Hawke realized how close they were and quickly distanced herself from Merrill, balling her right hand into a fist. "I have gotten better at control." She was pleased at herself, but she didn't let it show, aside from her balled fist that she was shaking.

"You have. Which I think deserves some real celebration." Merrill laughed, kicking a crushed Mabari leg to the side, and then took Hawke's arm again, mindless of Hawke having sought distance from her. She was very disrespectful of her boundaries. She tore them down, she lowered them. Hawke hated and cherished it at the same time. They walked down a path until they were by a small beach. Several trees and bushes crowned a ridge before the dunes descended to the beach. "Alright, here's your reward. I know you are always chomping at the bite. No...white. Light? I don't understand your manners of speaking, not all of them. Chomping at the light, yes?"

Hawke shook her head, but where once irritation would have flared she was now vaguely amused. "Chomping at the bit. Like what horses have in their mouths, the bridle?" Understanding dawned in Merrill's eyes, and she nodded excitedly.

"I understand now. We use those for our halla! Chomping at the bit." Merrill was in such a lovely mood, even though it was hard to see her face now, as the last light of the sun was fading away, dusk washing over them.

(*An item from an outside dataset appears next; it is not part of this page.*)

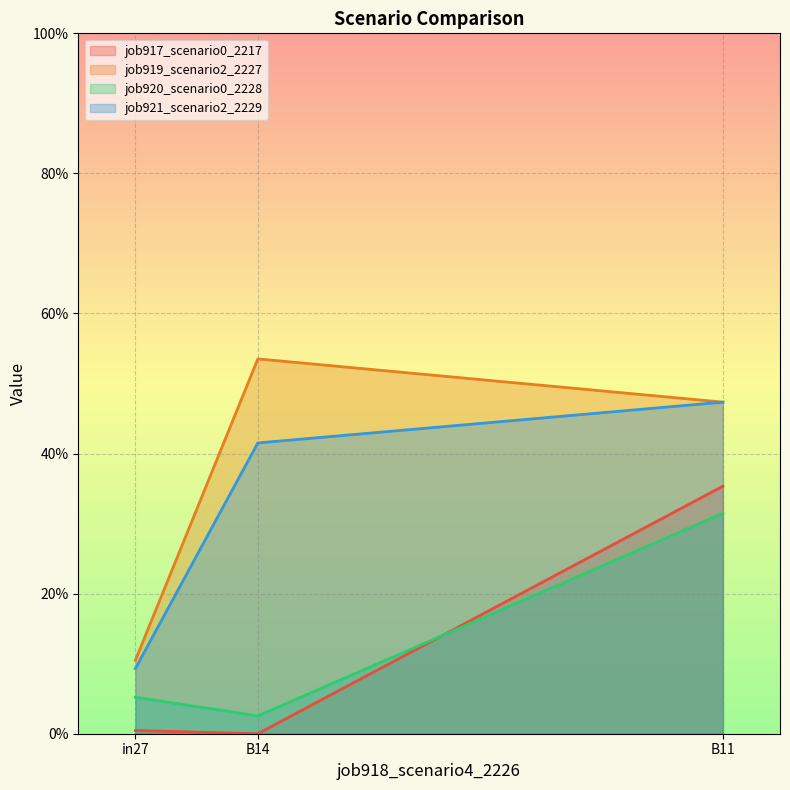

What are all the series names shown in the legend?

job917_scenario0_2217, job919_scenario2_2227, job920_scenario0_2228, job921_scenario2_2229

She drew her own knife now. "You always seek to use your power and hate holding back. Here you don't have to. You can't destroy anything but those rather dead trees. No one will miss them. I hope. It could be someone's favorite tree, but now it's yours. Burn it for me. For yourself."

Merrill's voice was pure seduction, a stronger song of allure than she had ever heard. If she whispered in her ear now, Hawke would faint from sheer desire. Was it desire for Merrill, or for the use of power? Or both? Or something else? Hawke took a shaky breath, and then cut again. Deeper than before, and it hurt. She didn't understand why Merrill said she wouldn't feel the pain, because it hurt so much. She held on to the blood with tears stinging at her eyes, yet never spilling from them, and then hurled fire at the tree. First a fireball, then a firestorm, and the fire flared brighter than any she had ever seen before. And there was so much power left. She couldn't stop, she just let it rush through her body, used it.

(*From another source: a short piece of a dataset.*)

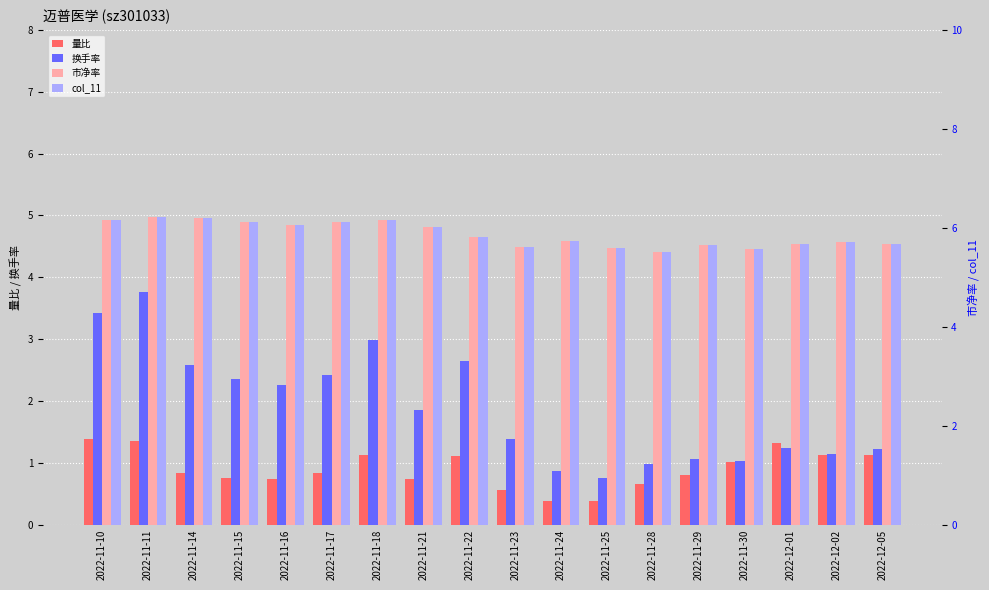

Between 2022-11-14 and 2022-11-22, which is larger?

2022-11-22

Next to her she heard the crackling of electricity, smelled the sharp ozone smell of lightning. Chains of lightning jumped from the husks of trees and shrub, then a storm descended on them, controlled by Merrill. Together they wreaked destruction over this landscape. Never holding back. How liberating.

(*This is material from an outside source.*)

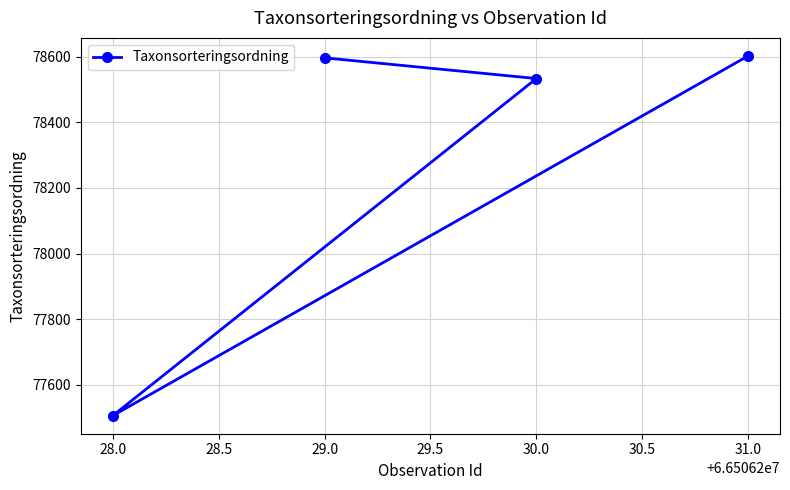

Approximately how many times larger is the value at 28.0 compared to 29.0?

1.0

"You can never do anything like this again. Never. You must always control yourself." Hawke stared at her father with eyes open wide. Words were on her tongue, apologies, explanations. Daddy, I was so scared of him hurting me. He always does. I am so tired of being tripped up, elbowed, kicked, just because I can use magic, and he can't. I am so tired of always running. Can I have friends? Why can we never stay long enough for me to have friends? I didn't ask for this, dad. Please, still love me, dad. Such complex thoughts, too much for an 8-year old to express, just thoughts. "He is your brother, and you are an apostate mage. You cannot hurt people like that. You can't. It's wrong. You are the oldest, you have to be the strongest! You have to learn this." But I am only a child, I am not strong. Her father turned her around and then started spanking her. Tears bit at her eyes, quietly overflowing, but she didn't cry. She had to be strong. Malcolm Hawke had said so. She would always hold back, for her family.

She didn't hold back. If anyone else had seen the coastline, the beacon of fire and lightning would have been clearly visible for miles. It illuminated the night as the two mages celebrated their powers. Hawke threw her head back as she raised her arms to the sky, letting another firestorm roll over the ridge. She laughed, an insouciant, free sound, and Merrill laughed with her.

It was the happiest Hawke had ever felt. Nothing came even close. They looked at each other and laughed, carefree and joyously.